Closed lue-bird closed 3 years ago

lue-bird commented 3 years ago

As types to use as a phantom type argument, people can for example use

type APhantomTag
    = APhantomTag Never -- not constructable

a : T APhantomTag

NoUnused.CustomTypeConstructors does not flag this constructor. However, if the constructor name doesn't match the type name, the constructor is reported.

type APhantomTag
    = APhantomTagForT Never

→ Don't check for equal names.

jfmengels commented 3 years ago

Hey! Thanks for the issue :wave:

I have to admit I'm surprised the rule doesn't report an issue for the first case :thinking:

The documentation of the rule has this explanation for handling of phantom types:

This does not prevent you from using phantom types: A constructor won't be reported if

- It is the only constructor of a type that has no type variable
- It has no parameters
- It is used as an argument of a custom type, in the stead of a type variable that is not used in the definition in any of the type's constructors

It seems like it's a bit out of date or at least unprecise, because we do check for Never, contrary to the explanation.

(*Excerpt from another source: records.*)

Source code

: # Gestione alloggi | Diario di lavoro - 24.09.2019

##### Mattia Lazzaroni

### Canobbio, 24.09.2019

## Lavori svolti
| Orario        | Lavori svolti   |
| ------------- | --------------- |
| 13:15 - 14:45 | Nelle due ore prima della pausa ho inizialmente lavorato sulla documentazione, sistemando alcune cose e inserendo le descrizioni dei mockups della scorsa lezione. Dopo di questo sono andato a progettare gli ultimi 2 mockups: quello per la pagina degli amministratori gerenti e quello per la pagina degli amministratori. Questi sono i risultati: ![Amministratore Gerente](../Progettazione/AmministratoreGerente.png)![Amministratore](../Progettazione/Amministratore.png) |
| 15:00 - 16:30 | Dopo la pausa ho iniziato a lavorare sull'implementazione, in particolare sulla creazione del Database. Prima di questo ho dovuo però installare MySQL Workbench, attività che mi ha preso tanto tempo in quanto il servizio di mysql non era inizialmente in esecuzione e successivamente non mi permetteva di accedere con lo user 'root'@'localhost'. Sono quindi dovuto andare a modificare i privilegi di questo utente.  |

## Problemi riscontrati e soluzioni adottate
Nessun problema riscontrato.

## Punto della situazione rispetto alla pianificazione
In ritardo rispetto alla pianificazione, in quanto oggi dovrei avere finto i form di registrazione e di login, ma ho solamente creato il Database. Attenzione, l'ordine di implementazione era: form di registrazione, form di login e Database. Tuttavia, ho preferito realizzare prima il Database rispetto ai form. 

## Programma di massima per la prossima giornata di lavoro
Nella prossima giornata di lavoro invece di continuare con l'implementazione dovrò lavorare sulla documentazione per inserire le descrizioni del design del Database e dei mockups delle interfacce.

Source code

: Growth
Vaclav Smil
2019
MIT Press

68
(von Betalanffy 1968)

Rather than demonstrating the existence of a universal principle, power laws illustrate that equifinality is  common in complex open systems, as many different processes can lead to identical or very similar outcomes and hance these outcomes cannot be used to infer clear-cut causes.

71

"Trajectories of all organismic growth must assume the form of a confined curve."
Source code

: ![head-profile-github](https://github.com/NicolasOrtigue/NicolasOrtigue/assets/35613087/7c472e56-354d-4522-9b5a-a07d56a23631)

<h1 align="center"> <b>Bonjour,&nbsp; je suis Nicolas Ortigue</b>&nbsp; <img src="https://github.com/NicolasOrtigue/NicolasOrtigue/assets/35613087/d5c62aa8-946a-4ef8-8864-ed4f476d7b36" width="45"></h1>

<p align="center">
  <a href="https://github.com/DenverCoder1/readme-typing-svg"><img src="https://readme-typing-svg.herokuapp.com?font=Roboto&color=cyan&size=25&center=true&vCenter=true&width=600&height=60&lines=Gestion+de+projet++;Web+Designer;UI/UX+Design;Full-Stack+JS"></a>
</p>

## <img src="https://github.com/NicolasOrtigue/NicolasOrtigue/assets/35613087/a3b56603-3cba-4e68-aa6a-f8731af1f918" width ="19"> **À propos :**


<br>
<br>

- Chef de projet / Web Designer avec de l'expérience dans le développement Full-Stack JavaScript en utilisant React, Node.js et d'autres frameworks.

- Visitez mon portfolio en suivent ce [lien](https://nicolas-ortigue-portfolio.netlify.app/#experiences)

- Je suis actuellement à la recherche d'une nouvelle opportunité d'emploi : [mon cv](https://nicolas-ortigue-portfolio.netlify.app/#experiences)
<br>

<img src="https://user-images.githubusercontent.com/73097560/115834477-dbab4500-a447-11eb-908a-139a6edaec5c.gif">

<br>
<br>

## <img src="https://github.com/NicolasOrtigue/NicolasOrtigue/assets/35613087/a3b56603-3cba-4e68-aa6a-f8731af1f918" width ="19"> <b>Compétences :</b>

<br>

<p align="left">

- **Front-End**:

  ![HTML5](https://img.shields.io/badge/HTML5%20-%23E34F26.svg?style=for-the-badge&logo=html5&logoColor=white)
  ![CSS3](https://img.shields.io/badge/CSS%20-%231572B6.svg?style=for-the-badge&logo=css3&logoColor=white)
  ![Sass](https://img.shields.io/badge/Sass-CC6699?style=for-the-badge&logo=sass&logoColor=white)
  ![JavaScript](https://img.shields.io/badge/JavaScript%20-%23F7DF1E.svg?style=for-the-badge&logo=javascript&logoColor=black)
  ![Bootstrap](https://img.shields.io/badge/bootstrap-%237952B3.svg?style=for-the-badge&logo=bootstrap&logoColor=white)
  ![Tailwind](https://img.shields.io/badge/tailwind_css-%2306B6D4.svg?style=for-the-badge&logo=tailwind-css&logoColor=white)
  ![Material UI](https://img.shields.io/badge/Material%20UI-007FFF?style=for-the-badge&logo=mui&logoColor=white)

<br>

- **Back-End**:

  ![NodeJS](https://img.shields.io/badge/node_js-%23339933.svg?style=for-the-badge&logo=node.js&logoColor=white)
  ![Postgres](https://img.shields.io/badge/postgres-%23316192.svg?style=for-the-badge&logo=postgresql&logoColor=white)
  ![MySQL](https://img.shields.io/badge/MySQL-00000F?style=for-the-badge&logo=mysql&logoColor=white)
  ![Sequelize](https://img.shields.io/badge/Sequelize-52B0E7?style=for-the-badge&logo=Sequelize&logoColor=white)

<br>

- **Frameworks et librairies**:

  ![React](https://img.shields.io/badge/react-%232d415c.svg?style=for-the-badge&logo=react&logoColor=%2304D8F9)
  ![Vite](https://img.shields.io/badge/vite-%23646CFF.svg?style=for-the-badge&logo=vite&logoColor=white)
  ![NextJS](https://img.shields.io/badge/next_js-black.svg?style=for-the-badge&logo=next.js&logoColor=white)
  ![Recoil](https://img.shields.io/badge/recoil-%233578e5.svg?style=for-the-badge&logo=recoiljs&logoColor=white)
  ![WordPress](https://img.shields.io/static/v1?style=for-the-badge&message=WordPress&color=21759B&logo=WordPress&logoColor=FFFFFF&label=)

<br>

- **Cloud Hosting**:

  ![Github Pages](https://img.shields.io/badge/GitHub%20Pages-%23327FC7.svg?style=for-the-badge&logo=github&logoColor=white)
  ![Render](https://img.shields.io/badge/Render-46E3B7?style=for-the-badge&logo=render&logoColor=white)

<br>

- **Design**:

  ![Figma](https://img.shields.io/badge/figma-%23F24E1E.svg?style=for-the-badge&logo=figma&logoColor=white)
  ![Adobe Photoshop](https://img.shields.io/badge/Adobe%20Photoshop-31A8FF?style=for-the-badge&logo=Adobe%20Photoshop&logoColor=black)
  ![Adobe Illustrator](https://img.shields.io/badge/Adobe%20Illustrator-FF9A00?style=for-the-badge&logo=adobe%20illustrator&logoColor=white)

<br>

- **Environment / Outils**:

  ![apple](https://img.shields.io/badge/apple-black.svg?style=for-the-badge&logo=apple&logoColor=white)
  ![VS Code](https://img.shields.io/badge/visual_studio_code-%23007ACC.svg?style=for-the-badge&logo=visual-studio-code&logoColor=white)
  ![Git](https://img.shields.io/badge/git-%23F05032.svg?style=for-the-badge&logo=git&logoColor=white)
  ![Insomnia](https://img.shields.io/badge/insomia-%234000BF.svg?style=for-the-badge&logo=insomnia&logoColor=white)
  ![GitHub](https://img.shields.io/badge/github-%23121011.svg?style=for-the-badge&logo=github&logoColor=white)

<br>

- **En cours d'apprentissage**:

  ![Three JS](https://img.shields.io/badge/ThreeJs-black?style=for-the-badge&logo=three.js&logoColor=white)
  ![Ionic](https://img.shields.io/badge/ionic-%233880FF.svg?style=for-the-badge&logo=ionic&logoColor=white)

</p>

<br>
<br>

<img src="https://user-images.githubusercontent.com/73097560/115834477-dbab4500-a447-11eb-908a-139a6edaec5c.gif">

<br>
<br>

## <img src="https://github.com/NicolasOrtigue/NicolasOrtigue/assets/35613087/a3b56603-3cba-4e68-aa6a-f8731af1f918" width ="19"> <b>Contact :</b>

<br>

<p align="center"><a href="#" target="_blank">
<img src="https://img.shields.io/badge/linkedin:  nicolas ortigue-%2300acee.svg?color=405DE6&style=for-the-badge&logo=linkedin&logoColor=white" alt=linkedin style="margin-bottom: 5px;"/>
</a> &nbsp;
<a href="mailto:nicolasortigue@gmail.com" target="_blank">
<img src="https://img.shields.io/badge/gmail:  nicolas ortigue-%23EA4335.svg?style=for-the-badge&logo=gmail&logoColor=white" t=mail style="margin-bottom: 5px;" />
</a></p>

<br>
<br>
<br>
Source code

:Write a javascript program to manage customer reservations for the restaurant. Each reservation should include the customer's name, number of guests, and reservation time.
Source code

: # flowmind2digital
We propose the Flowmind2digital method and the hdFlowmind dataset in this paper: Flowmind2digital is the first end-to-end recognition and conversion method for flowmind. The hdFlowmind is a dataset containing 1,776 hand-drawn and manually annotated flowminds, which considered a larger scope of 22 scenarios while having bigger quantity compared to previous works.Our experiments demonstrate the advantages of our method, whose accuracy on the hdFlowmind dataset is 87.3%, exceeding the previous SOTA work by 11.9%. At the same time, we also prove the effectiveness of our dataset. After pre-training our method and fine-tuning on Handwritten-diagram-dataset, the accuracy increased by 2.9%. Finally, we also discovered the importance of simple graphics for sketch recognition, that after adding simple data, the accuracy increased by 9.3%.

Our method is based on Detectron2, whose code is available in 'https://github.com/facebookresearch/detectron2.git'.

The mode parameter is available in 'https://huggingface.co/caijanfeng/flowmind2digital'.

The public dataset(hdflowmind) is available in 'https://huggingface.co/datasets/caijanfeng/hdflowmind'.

Would it be a good solution for you if the explanation was done better? Or maybe if there was an automatic fix to add Never and/or rename the constructor?

Or do you have a problem with having this convention for phantom types? If so, could you please explain what bothers you about it?

lue-bird commented 3 years ago

Or maybe if there was an automatic fix to add Never

That would be 👍

a problem with having this convention for phantom types?

  1. The constructor is Never used, it's name does not matter → don't check it
  2. It could (and has) lead to name clashes.
type AOrB phantom
    = A
    | B

type A = A Never
--       ^ name clash

a : AOrB A

Nothing should hold you back from naming a phantom type after an existing variant.